(Your task): Within the data that follows, set down exactly the lines from the one containing "(iv) Offsetting financial instruments" through the one containing "(c) Net assets attributable to unitholders", both ends included.

--- Input data ---

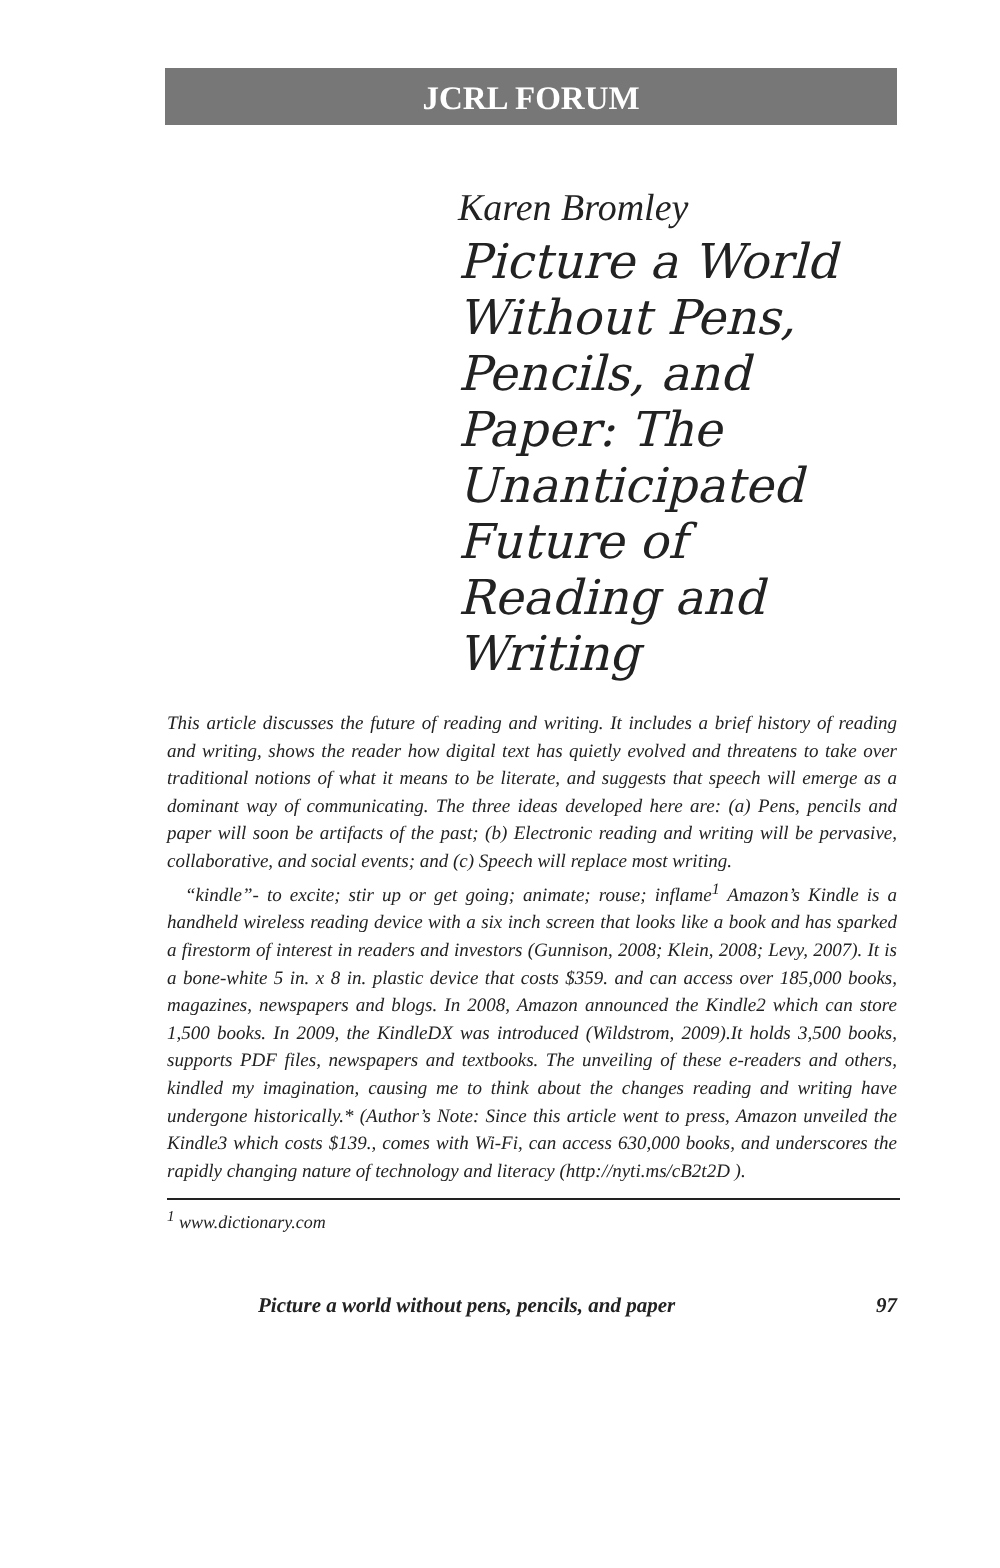JCRL FORUM
Karen Bromley
Picture a World Without Pens, Pencils, and Paper: The Unanticipated Future of Reading and Writing
This article discusses the future of reading and writing. It includes a brief history of reading and writing, shows the reader how digital text has quietly evolved and threatens to take over traditional notions of what it means to be literate, and suggests that speech will emerge as a dominant way of communicating. The three ideas developed here are: (a) Pens, pencils and paper will soon be artifacts of the past; (b) Electronic reading and writing will be pervasive, collaborative, and social events; and (c) Speech will replace most writing.
“kindle”- to excite; stir up or get going; animate; rouse; inflame<sup>1</sup> Amazon’s Kindle is a handheld wireless reading device with a six inch screen that looks like a book and has sparked a firestorm of interest in readers and investors (Gunnison, 2008; Klein, 2008; Levy, 2007). It is a bone-white 5 in. x 8 in. plastic device that costs $359. and can access over 185,000 books, magazines, newspapers and blogs. In 2008, Amazon announced the Kindle2 which can store 1,500 books. In 2009, the KindleDX was introduced (Wildstrom, 2009).It holds 3,500 books, supports PDF files, newspapers and textbooks. The unveiling of these e-readers and others, kindled my imagination, causing me to think about the changes reading and writing have undergone historically.* (Author’s Note: Since this article went to press, Amazon unveiled the Kindle3 which costs $139., comes with Wi-Fi, can access 630,000 books, and underscores the rapidly changing nature of technology and literacy (http://nyti.ms/cB2t2D ).
<sup>1</sup> www.dictionary.com
Picture a world without pens, pencils, and paper 97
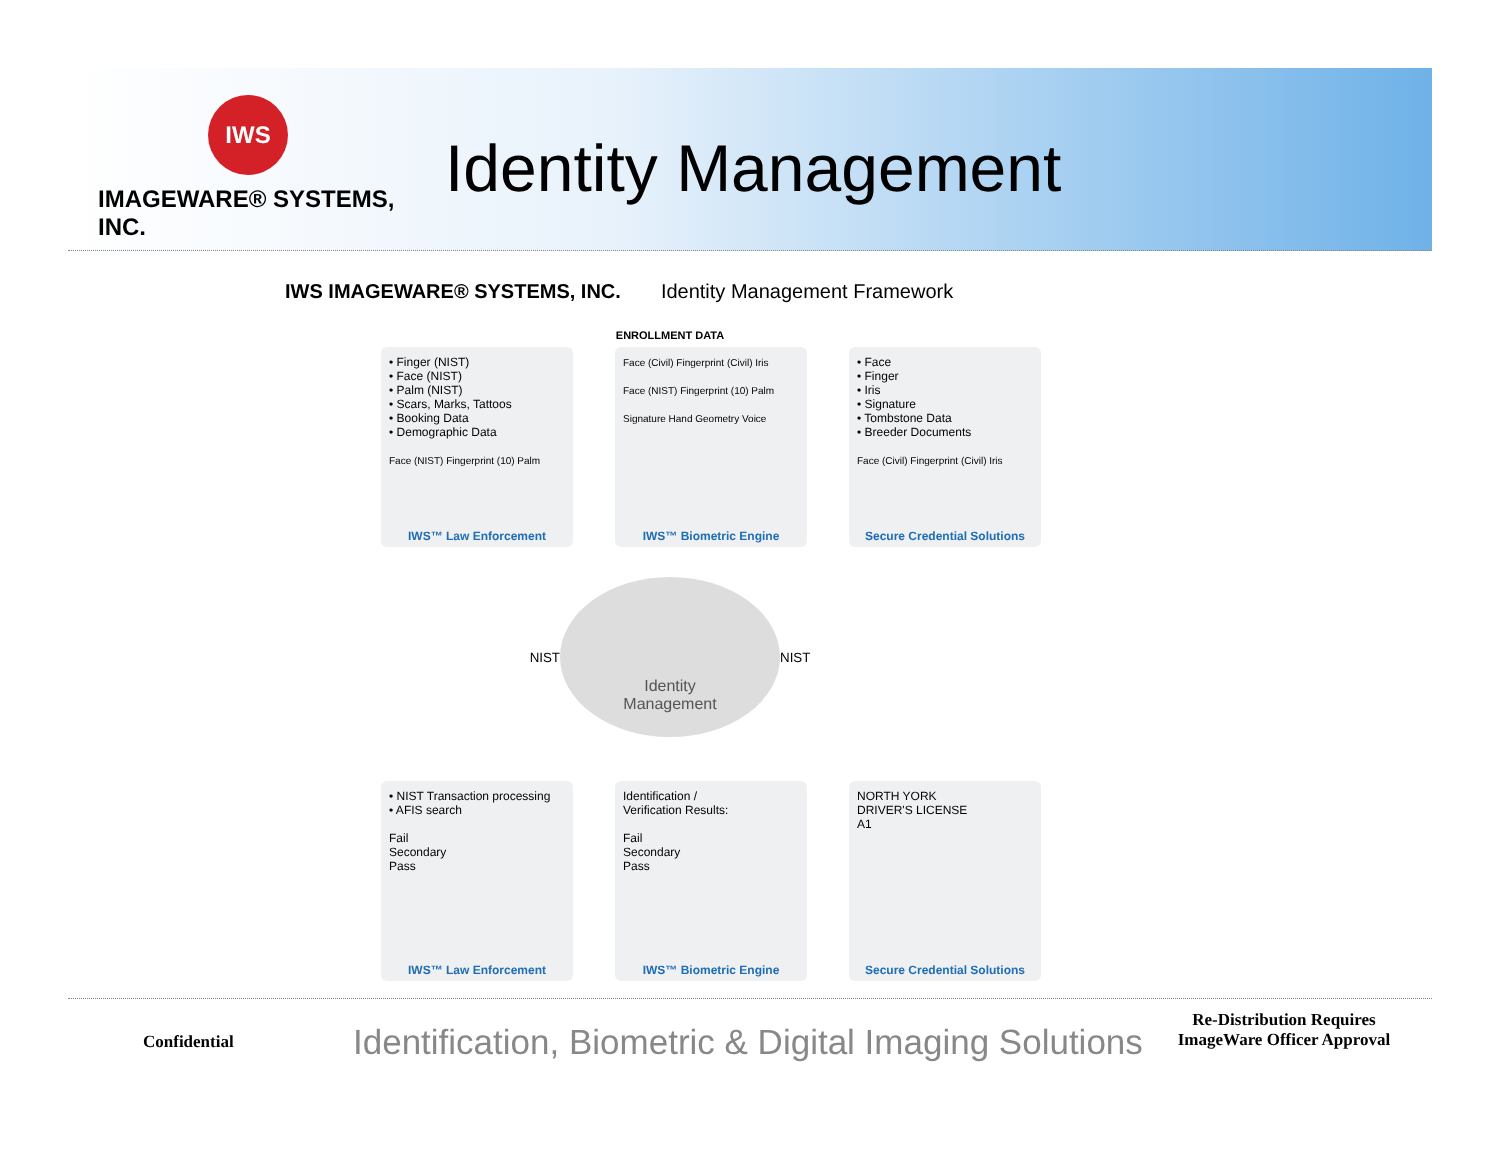IWS
IMAGEWARE® SYSTEMS, INC.
Identity Management
IWS IMAGEWARE® SYSTEMS, INC. Identity Management Framework
ENROLLMENT DATA
• Finger (NIST)
• Face (NIST)
• Palm (NIST)
• Scars, Marks, Tattoos
• Booking Data
• Demographic Data
Face (NIST) Fingerprint (10) Palm
IWS™ Law Enforcement
Face (Civil) Fingerprint (Civil) Iris
Face (NIST) Fingerprint (10) Palm
Signature Hand Geometry Voice
IWS™ Biometric Engine
• Face
• Finger
• Iris
• Signature
• Tombstone Data
• Breeder Documents
Face (Civil) Fingerprint (Civil) Iris
Secure Credential Solutions
NIST
Identity
Management
NIST
• NIST Transaction processing
• AFIS search
Fail
Secondary
Pass
IWS™ Law Enforcement
Identification /
Verification Results:
Fail
Secondary
Pass
IWS™ Biometric Engine
NORTH YORK
DRIVER'S LICENSE
A1
Secure Credential Solutions
Confidential
Identification, Biometric & Digital Imaging Solutions
Re-Distribution Requires ImageWare Officer Approval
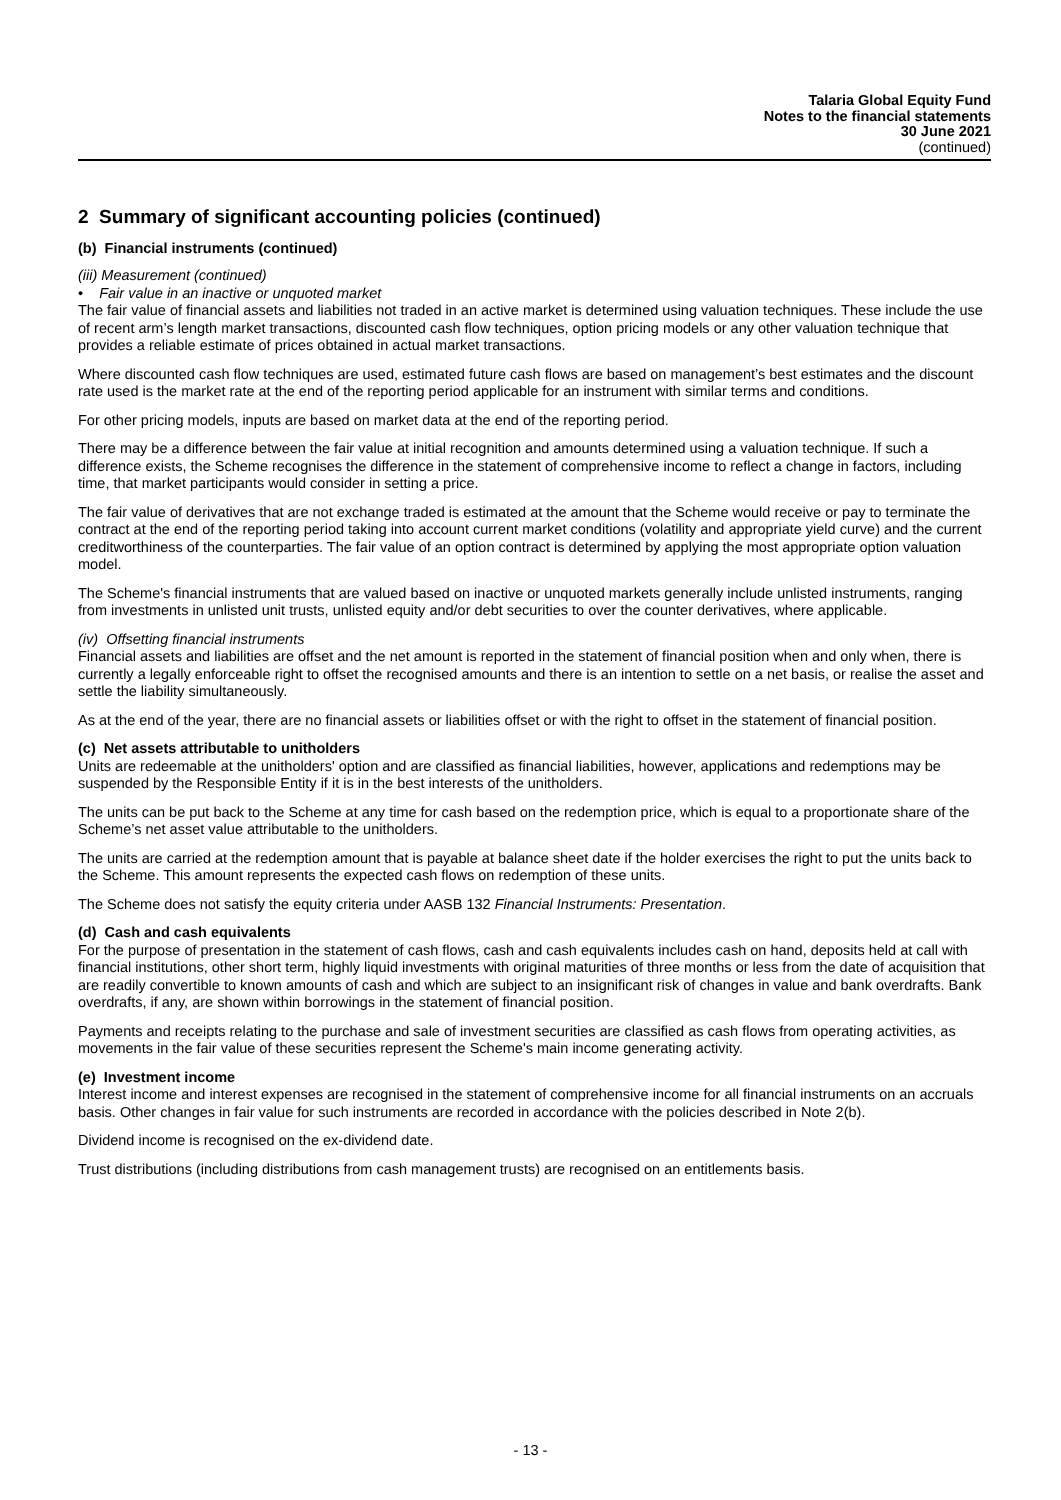Talaria Global Equity Fund
Notes to the financial statements
30 June 2021
(continued)
2 Summary of significant accounting policies (continued)
(b) Financial instruments (continued)
(iii) Measurement (continued)
• Fair value in an inactive or unquoted market
The fair value of financial assets and liabilities not traded in an active market is determined using valuation techniques. These include the use of recent arm’s length market transactions, discounted cash flow techniques, option pricing models or any other valuation technique that provides a reliable estimate of prices obtained in actual market transactions.
Where discounted cash flow techniques are used, estimated future cash flows are based on management’s best estimates and the discount rate used is the market rate at the end of the reporting period applicable for an instrument with similar terms and conditions.
For other pricing models, inputs are based on market data at the end of the reporting period.
There may be a difference between the fair value at initial recognition and amounts determined using a valuation technique. If such a difference exists, the Scheme recognises the difference in the statement of comprehensive income to reflect a change in factors, including time, that market participants would consider in setting a price.
The fair value of derivatives that are not exchange traded is estimated at the amount that the Scheme would receive or pay to terminate the contract at the end of the reporting period taking into account current market conditions (volatility and appropriate yield curve) and the current creditworthiness of the counterparties. The fair value of an option contract is determined by applying the most appropriate option valuation model.
The Scheme's financial instruments that are valued based on inactive or unquoted markets generally include unlisted instruments, ranging from investments in unlisted unit trusts, unlisted equity and/or debt securities to over the counter derivatives, where applicable.
(iv) Offsetting financial instruments
Financial assets and liabilities are offset and the net amount is reported in the statement of financial position when and only when, there is currently a legally enforceable right to offset the recognised amounts and there is an intention to settle on a net basis, or realise the asset and settle the liability simultaneously.
As at the end of the year, there are no financial assets or liabilities offset or with the right to offset in the statement of financial position.
(c) Net assets attributable to unitholders
Units are redeemable at the unitholders' option and are classified as financial liabilities, however, applications and redemptions may be suspended by the Responsible Entity if it is in the best interests of the unitholders.
The units can be put back to the Scheme at any time for cash based on the redemption price, which is equal to a proportionate share of the Scheme’s net asset value attributable to the unitholders.
The units are carried at the redemption amount that is payable at balance sheet date if the holder exercises the right to put the units back to the Scheme. This amount represents the expected cash flows on redemption of these units.
The Scheme does not satisfy the equity criteria under AASB 132 Financial Instruments: Presentation.
(d) Cash and cash equivalents
For the purpose of presentation in the statement of cash flows, cash and cash equivalents includes cash on hand, deposits held at call with financial institutions, other short term, highly liquid investments with original maturities of three months or less from the date of acquisition that are readily convertible to known amounts of cash and which are subject to an insignificant risk of changes in value and bank overdrafts. Bank overdrafts, if any, are shown within borrowings in the statement of financial position.
Payments and receipts relating to the purchase and sale of investment securities are classified as cash flows from operating activities, as movements in the fair value of these securities represent the Scheme's main income generating activity.
(e) Investment income
Interest income and interest expenses are recognised in the statement of comprehensive income for all financial instruments on an accruals basis. Other changes in fair value for such instruments are recorded in accordance with the policies described in Note 2(b).
Dividend income is recognised on the ex-dividend date.
Trust distributions (including distributions from cash management trusts) are recognised on an entitlements basis.
- 13 -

---

(Response area):
(iv) Offsetting financial instruments
Financial assets and liabilities are offset and the net amount is reported in the statement of financial position when and only when, there is currently a legally enforceable right to offset the recognised amounts and there is an intention to settle on a net basis, or realise the asset and settle the liability simultaneously.
As at the end of the year, there are no financial assets or liabilities offset or with the right to offset in the statement of financial position.
(c) Net assets attributable to unitholders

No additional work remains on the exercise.